Posted : 8 years, 12 months ago on 28 April 2015 04:17

Groucho Marx considered A Night at the Opera and A Day at the Races to be the best films that the Marx Brothers ever made. I’ll grant that Opera is probably their last masterpiece, but A Day at the Races is the first film in which the cracks begin to show in their formula.

Their run of films at Paramount, beginning with The Cocoanuts and ending with Duck Soup, were a stunning display of anarchic glee, gleefully leaving behind typical narrative structure in favor of a series of gags and tricky word play. Once they transferred to MGM, they were forced to play second-fiddle to bland romantic leads and lost their brother Zeppo along the way. Zeppo’s winking performance as the bland romantic lead was in perfect alignment with his brother’s various forms of anarchy, and replacing him cause the group to lose a bit of its magic.

It sounds like I hated A Day at the Races, and I didn’t. It’s perfectly winning, even if it doesn’t hold up quite as well as Duck Soup or Horse Feathers. What I noticed while watching this film is that the routine formula of the films they made at MGM were solidifying.

Irving Thalberg brought the Marx Brothers to MGM and told them that their assault on propriety in all of its various forms made them unlikable to general audiences, and they needed to realign their brand. Enter in his bright idea to make them supporting players in their own films, despite being billed as the main act. They would help pretty, conventional leads, typically lower-level players in MGM’s pantheon of stars, and obtain happiness and romance. These films weren’t bad, but they were limiting in highlighting the best of what the Marx Brothers had to offer.

None of the other films they made were bad, but they weren’t as magical. A Day at the Races is the last film they made that could be considered a classic. For me, it’s definitely second-tier, but it’s still damn enjoyable.
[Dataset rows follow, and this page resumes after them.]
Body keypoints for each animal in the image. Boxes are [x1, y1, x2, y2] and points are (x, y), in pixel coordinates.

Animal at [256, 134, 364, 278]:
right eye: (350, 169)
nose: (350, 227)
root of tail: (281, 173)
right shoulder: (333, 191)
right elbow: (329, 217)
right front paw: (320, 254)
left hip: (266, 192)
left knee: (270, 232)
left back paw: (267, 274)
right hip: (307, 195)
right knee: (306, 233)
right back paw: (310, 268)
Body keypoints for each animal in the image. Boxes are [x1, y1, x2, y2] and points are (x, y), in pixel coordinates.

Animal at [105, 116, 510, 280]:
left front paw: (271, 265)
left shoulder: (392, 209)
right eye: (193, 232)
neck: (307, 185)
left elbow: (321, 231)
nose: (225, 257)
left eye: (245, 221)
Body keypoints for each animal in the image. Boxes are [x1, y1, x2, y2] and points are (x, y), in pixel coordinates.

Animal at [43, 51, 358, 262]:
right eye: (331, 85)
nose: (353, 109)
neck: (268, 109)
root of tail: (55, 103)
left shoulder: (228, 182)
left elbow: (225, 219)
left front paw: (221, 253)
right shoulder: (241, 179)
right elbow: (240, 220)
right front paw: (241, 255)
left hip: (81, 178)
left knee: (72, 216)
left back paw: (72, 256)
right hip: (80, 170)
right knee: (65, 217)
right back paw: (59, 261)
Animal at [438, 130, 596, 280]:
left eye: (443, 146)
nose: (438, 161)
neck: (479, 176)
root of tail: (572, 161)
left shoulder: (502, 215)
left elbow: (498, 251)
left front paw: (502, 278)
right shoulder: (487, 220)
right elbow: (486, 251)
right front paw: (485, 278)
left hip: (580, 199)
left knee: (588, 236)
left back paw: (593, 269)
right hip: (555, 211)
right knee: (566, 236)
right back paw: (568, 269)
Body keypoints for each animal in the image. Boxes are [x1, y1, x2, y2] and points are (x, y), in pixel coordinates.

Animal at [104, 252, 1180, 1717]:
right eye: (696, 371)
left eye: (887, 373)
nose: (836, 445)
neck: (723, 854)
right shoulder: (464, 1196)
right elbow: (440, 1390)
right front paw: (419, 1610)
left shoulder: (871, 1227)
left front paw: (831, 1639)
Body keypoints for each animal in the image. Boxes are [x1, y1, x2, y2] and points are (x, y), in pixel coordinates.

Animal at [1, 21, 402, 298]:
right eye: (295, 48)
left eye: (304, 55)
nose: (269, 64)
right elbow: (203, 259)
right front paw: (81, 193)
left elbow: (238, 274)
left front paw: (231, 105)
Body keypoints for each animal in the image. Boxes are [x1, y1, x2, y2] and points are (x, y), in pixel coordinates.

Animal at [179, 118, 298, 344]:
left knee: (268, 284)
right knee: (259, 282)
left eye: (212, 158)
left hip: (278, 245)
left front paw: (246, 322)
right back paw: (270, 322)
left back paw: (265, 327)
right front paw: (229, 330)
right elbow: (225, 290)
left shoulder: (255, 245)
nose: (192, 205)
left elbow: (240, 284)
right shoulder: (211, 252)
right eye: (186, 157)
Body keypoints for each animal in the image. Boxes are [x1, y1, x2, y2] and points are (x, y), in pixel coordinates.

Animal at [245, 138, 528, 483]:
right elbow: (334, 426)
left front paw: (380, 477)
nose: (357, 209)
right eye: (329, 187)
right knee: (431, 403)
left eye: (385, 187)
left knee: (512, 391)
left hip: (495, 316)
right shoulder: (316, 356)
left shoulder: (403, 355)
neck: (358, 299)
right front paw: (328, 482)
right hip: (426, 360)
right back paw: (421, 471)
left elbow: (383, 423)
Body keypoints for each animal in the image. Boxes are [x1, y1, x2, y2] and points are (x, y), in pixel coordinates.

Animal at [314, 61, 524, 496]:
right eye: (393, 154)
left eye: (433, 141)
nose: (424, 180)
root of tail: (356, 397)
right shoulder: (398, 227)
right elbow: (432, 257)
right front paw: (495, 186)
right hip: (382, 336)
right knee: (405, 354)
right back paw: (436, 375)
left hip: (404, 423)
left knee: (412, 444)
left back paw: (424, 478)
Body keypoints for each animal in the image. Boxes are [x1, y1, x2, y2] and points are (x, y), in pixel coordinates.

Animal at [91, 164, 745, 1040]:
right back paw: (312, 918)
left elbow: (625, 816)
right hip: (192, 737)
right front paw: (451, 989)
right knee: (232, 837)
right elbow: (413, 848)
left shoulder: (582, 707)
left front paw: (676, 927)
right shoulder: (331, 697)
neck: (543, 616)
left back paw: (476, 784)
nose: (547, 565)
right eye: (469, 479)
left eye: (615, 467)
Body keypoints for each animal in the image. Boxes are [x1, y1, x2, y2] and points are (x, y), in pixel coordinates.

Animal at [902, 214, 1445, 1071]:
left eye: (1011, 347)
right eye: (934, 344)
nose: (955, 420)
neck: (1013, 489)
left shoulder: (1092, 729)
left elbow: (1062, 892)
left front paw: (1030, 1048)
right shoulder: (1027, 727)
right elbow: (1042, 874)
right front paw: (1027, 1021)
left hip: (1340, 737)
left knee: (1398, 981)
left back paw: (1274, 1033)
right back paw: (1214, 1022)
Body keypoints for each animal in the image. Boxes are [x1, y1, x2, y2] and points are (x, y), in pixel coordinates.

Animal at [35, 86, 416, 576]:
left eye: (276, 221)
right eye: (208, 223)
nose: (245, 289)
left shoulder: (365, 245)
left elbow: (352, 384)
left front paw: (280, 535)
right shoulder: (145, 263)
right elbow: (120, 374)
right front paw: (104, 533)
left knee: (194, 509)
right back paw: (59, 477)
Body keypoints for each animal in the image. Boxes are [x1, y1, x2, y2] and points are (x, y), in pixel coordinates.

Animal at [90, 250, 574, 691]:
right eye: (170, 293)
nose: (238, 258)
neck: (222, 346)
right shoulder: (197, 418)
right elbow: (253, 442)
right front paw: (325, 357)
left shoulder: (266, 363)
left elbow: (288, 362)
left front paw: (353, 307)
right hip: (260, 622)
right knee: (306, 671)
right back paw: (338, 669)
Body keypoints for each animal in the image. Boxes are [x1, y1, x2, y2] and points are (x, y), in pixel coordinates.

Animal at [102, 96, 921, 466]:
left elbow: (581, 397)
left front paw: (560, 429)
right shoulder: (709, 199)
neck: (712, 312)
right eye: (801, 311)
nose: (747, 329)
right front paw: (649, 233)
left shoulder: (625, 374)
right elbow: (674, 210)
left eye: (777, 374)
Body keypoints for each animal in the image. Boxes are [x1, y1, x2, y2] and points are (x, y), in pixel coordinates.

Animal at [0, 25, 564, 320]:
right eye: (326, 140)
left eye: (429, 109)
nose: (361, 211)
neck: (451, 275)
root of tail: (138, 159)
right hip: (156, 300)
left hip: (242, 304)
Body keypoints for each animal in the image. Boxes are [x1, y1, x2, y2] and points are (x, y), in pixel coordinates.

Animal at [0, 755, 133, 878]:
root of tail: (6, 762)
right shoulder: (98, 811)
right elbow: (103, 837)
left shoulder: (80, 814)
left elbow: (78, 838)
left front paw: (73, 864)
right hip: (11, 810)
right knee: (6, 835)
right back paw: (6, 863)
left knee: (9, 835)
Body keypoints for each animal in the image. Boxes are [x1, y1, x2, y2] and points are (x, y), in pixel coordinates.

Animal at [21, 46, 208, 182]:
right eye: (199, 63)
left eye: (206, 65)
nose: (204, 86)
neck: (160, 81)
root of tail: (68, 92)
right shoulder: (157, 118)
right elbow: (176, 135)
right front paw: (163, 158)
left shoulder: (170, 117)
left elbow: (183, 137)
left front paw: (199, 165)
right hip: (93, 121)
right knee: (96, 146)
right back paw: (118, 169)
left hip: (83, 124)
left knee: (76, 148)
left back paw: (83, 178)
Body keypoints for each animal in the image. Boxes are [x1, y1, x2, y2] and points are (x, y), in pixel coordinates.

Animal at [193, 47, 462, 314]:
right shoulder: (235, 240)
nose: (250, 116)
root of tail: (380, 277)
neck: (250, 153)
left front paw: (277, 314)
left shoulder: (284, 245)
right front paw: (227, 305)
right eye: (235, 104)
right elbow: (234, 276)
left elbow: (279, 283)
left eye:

Except for a scene in which the brothers perform a routine in blackface, an ugly reminder of things that were once considered perfectly fine in mass entertainments.

A Day at the Races tells a swirling and complicated story about the brothers helping out Maureen O’Sullivan (one of their best leading ladies in the post-Paramount years) obtain the money to keep her sanitarium open by betting on horse racing. Granted, Allan Jones is a bit of a lead-balloon, but Margaret Dumont is back in fine form and gets to be highly animated in several sequences. A particularly hilarious medical examination involving the Marx Brothers and Dumont is an absolute standout. And when A Day at the Races ends, it feels like the closing chapter of the classic years. The films after this would contain sparkling moments, but pound-for-pound they wouldn’t reach the comedic heights of these earlier years.